Image Description: An image of the Netflix logo on a screen in a dark room.
It’s a Thursday night in Oxford. You’ve just sent in an essay: it is your best yet, the dog’s bollocks, a 2,500 word stonker. You look for light entertainment and relief without even indulging the thought of queuing outside Bridge in the February drizzle, thronged by eager freshers, all naively hungry for a night of VK-drenched heartbreak and disappointment. You sit in bed, ignore the ogling, pleading Facebook messages of your dear friends and decide to open up Netflix…
You can’t be bothered for the long haul of a series, so — excitedly at first — you opt for a movie. Perhaps a comedy movie. However, you are confronted for the umpteenth time by the same old from Will Ferrell, Jim Carrey and Adam Sandler. You recall that many a time you have entertained yourself for ninety minutes with Step Brothers, Liar Liar and Happy Gilmore.
You fancy a bit of Hugh Grant and even Notting Hill looks appealing until you remember you’ve watched it 16 times already. Even zany Welshman Rhys Ifans can’t even induce a chuckle, let alone a chortle, with his snorkel, his sordid perversion, and his endearing flatulence.
You’re feeling a bit saucy now so you hover on No Strings Attached and Friends with Benefits, before painfully remembering that these two movies are one and the same. My learned reader, you’re well versed in the fruits of 1990s-2010s cinematography and I’m afraid to say, you’ve seen it all before… Mr Bean’s Holiday it is then.

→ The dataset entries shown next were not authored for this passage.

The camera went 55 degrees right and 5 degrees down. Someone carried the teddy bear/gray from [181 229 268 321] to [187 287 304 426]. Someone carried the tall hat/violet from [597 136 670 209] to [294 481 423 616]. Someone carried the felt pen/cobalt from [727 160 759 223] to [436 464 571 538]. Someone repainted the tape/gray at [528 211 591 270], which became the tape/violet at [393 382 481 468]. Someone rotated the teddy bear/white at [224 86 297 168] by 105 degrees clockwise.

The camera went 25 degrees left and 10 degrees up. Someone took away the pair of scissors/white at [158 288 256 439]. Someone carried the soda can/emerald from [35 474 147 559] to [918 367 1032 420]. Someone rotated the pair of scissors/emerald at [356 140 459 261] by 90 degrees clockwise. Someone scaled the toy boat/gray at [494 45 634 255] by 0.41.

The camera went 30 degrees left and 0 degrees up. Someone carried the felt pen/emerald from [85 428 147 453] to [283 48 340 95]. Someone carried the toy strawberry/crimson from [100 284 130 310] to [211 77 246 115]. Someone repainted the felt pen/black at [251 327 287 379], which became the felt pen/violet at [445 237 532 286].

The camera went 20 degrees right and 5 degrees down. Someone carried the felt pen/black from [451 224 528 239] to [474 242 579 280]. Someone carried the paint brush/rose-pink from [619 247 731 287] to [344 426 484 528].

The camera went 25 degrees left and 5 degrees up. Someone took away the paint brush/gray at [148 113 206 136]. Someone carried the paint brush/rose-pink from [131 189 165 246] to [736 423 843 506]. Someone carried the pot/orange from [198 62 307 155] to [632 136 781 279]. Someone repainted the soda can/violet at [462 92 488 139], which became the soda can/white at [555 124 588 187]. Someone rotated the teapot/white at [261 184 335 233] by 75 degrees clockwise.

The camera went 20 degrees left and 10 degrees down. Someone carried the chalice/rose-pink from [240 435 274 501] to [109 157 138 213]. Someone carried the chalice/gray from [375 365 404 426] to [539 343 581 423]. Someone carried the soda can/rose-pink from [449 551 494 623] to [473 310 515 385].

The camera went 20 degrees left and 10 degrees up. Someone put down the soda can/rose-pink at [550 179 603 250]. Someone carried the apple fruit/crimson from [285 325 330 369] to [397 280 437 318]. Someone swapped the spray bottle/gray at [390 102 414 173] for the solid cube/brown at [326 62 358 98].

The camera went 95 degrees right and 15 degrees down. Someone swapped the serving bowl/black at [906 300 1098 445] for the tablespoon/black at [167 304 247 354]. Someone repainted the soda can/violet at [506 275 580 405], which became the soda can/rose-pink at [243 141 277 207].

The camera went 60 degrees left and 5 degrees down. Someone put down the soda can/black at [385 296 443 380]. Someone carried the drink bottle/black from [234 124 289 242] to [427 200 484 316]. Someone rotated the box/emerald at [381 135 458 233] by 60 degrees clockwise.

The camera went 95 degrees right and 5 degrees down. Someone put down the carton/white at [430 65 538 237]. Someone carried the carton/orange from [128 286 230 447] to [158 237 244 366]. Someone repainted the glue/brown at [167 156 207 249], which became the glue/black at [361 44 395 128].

The fact that this process sounds so relatable is a testament to the way in which Netflix has come to dominate the way we consume entertainment. It has drastically accelerated the preeminence of the digital entertainment industry and has come to control what we view, how we view it, as well as what we do in our free time.
Its profound influence on everyday entertainment is impressive given the company’s relative youth (in relation to the years of multifarious human entertainment preceding the dawn of Netflix and the Digital Age, starting off with cave painting, the development of music and dance festivities before taking the leap towards conkers and yoyos).
The company was founded in 1997. The first use of ‘Netflix and Chill’ was recorded in a Tweet by “No Face Nina” in 2009. Netflix really breached the mainstream in the 2010s according to Forbes magazine. However, only as recently as the lockdowns of 2020-21 has it become such a titanic, square-eyed succubus.
Now there’s nothing wrong with the odd bit of telly: the long overdue instant gratification after a tough day of work. But that’s the rub. Netflix is not telly. Netflix and other digital streaming platforms encourage individual consumption and have utterly eroded communal TV watching.
There was a time when, for the majority of us who own a TV, we watched and enjoyed media together, sharing that crucial telly-time as a family. We had TV remotes, which had batteries, which fell down the back of the sofa along with some melting After Eights and these small material units of currency called coins.
Only 10 years ago, I religiously watched X Factor with my family. In unison, we heckled Louis Walsh. We loved Simon Cowell and Cheryl Cole. We watched the first auditions of JLS, Olly Murs, and Harry Styles (sorry 1D fans, the others aren’t worth mentioning). How distant the Golden Age of ITV1 seems now, when TikTok was just a brief, forgettable advert with kids doing silly voice overs. How many GenZers even know what ITV is? Communal television is a distant memory.
Of course, if this piece is to pass as something akin to ‘journalism’, it must take into account the other side of the argument. Netflix has platformed some scintillating shows like House of Cards, Breaking Bad, and Peaky Blinders. More recently we’ve had Sex Education and The Witcher. All on-demand, online or offline, easily accessible, and richly enjoyable with a reasonable monthly subscription fee for multiple accounts. When the world came to a standstill, Netflix helped us through a dark time. We shared Netflix recommendations with friends. We Netflixed ourselves into a blissful, ad-free oblivion.
But there are surely better things to do with our time than binge watch Rick and Morty or Squid Game, the jumped up Korean version of the Hunger Games where some of the most powerful characters, The Frontman’s henchmen, look like faceless pink condoms. It’s a bit daft, a tad trite, and the violence is gratuitous. Any attempt at seeking a deeper meaning in the show as an allegory for the struggle of the everyday citizen in a cruel world of cut-throat capitalism is misguided.
Instead we could limit our viewing habits, maybe even focus on our degrees or — perish the thought! — read a book. My unrequited romance with Netflix is ended. It’s Not-flix for me. She never gave as much as I gave her.